Aug. 28, 2008 — The Frederiksted home of community activist and V.I. Senate candidate Kendall "Seigo" Petersen was raided Wednesday by law enforcement officials on a drug distribution warrant.
Gene Hawk, resident agent in charge of the Drug Enforcement Administration, said Thursday afternoon that agents found evidence of cocaine and marijuana distribution but that tests must be confirmed positive.
"We are in the process of taking the drugs to the lab for analysis and consulting with prosecutors regarding possible charges in the future," Hawk said.
Petersen, a well-known farmer who was elected last year as a Constitutional Convention delegate for the island of St. Croix, was not at home during the raid when local and federal officials, toting guns and wearing protective armor, swarmed the home located at 43-44 Queen Cross Street. Other members of his family including children were there when the raid occurred about 8:30 a.m. Wednesday but no one was hurt in the execution of the warrant.
Hawk said Thursday that officials had requested the warrant from a federal judge following repeated reports of drug activity at the residence.
"We had been getting information for quite some time," he said, declining to be specific on how long the home might have been under surveillance.
He said that "probable cause did not come about until recently."
Agents of the DEA; Alcohol, Tobacco, Firearms and Explosives; U.S. Marshal's Office; FBI; and the V.I. Police Department, including its Blue Lightning Marine Unit and Criminal Investigation Bureau, assisted in the raid.
"We found substances at the residence that was consistent with the application for the warrant, which means we got what we think we were looking for," Hawk said. The evidence must first test positive for marijuana and cocaine before charges could be filed.
Petersen, who has criticized the local government as vice president of African Caribbean Reparations and Resettlement Alliance (ACCRA), formed four years ago to seek reparations from Denmark for slavery on the island, could not be reached for comment.

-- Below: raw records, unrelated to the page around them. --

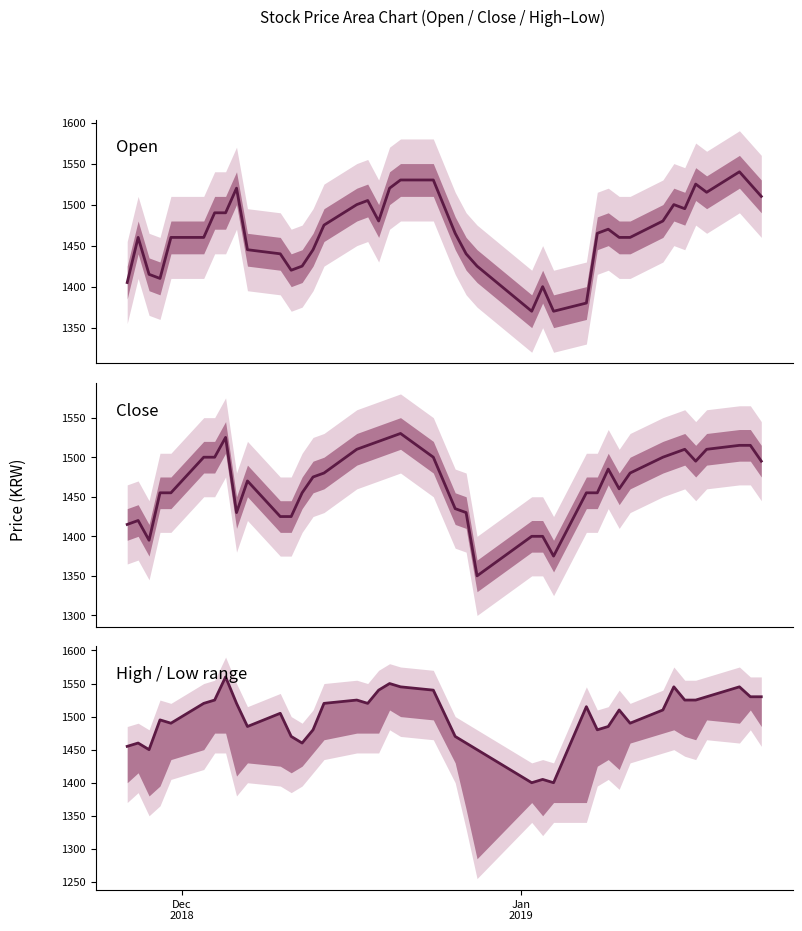

Which series has the largest total across all categories?

High / Low range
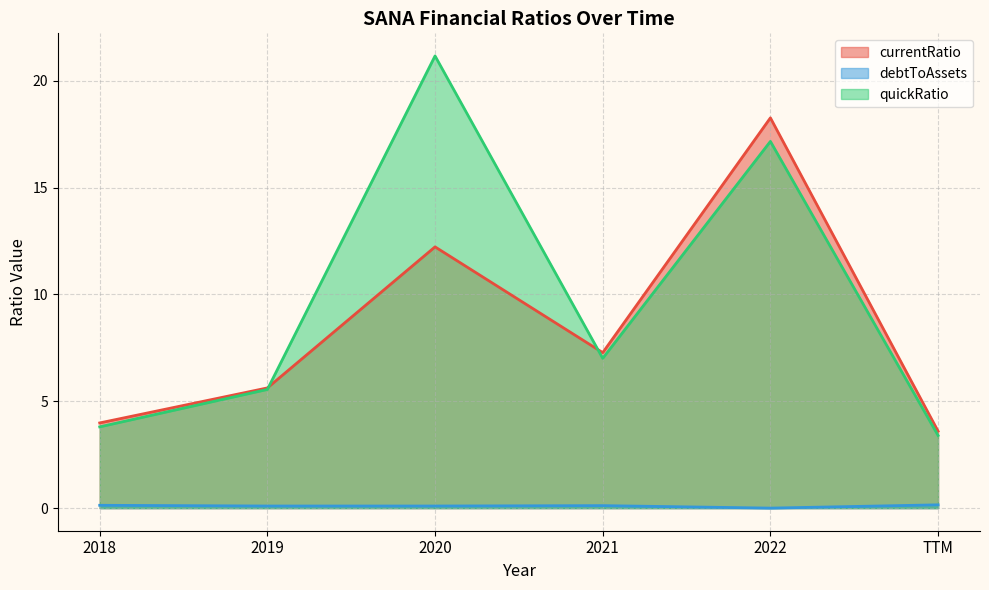

What is the difference between the quickRatio values at 2020 and 2022?

4.0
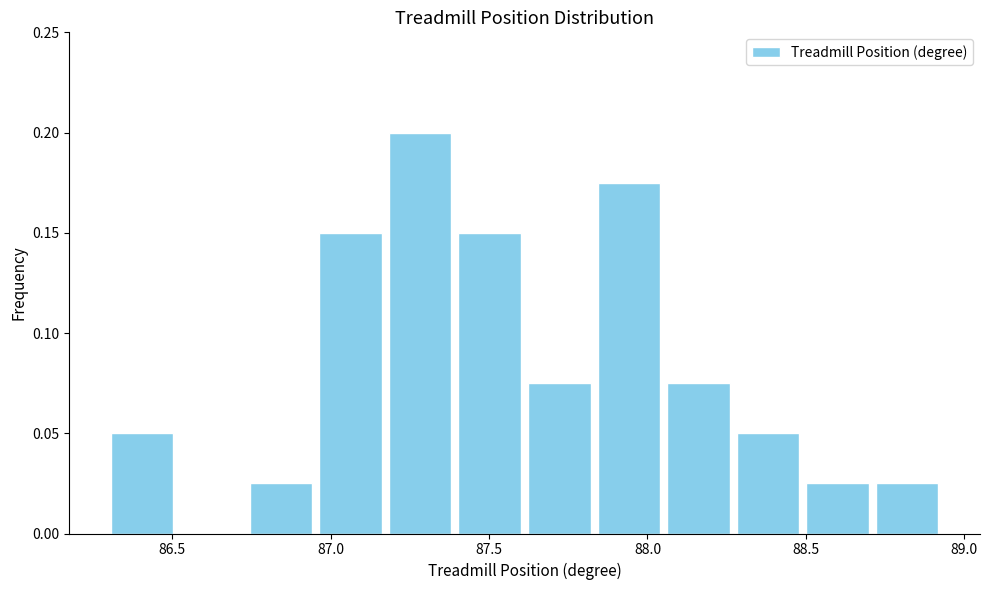

Reading left to right, list every bar in this chart as the range it spans on the x-axis followed by its height. Neither the bar edges nor the heights are printed on the chart, so give them approximately, as read against the axes.

86.30 to 86.50: 0.050
86.50 to 86.75: 0
86.75 to 86.95: 0.025
86.95 to 87.15: 0.150
87.15 to 87.40: 0.200
87.40 to 87.60: 0.150
87.60 to 87.85: 0.075
87.85 to 88.05: 0.175
88.05 to 88.25: 0.075
88.25 to 88.50: 0.050
88.50 to 88.70: 0.025
88.70 to 88.95: 0.025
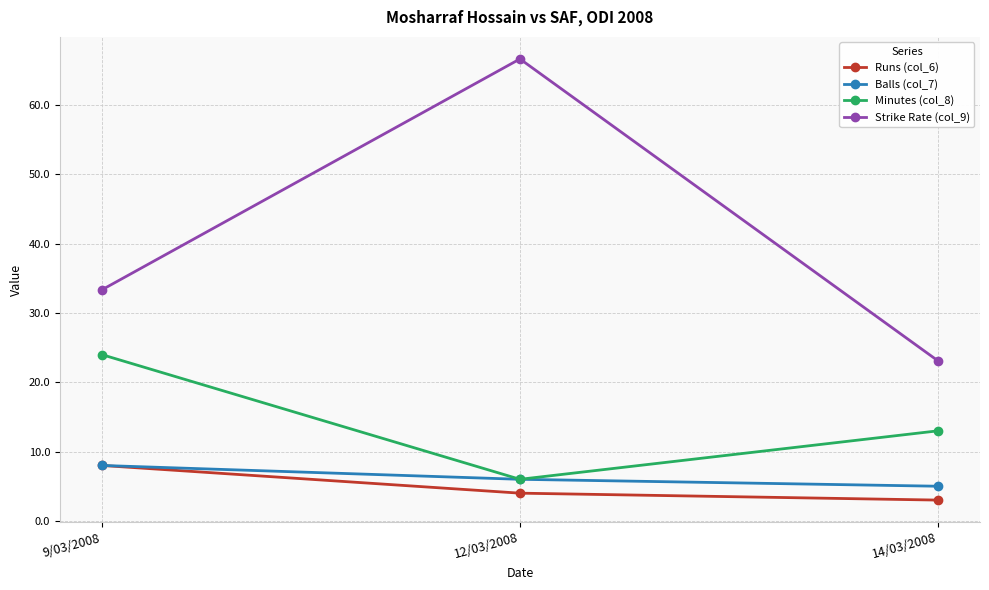

What position from the right is 12/03/2008?

2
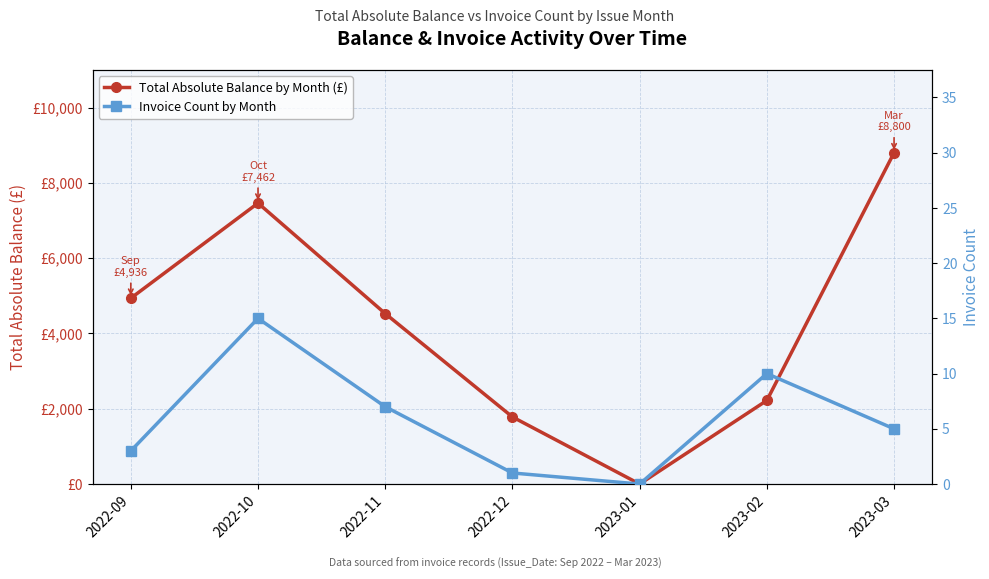

At how many categories does at least one series exceed 705?

6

On Thursday, John Abramson, Supervisor of Elections said that barring a conviction Petersen would maintain his rights to vie for a Senate seat and retain his elected post as a Constitutional Convention delegate.
"He still maintains his right to run for the Senate and hold his elected post," Abramson said. "The law says unless someone is a convicted felon only then does it pose an issue. Now, if convicted, he will have another issue to deal with because he loses his privilege to vote."
Abramson said nothing bars Petersen — if he is arrested — from running for the Senate and being elected while a trial is pending.
"If he is elected to office and is convicted in a subsequent trial then that's a matter for the Senate to deal with by law," he said.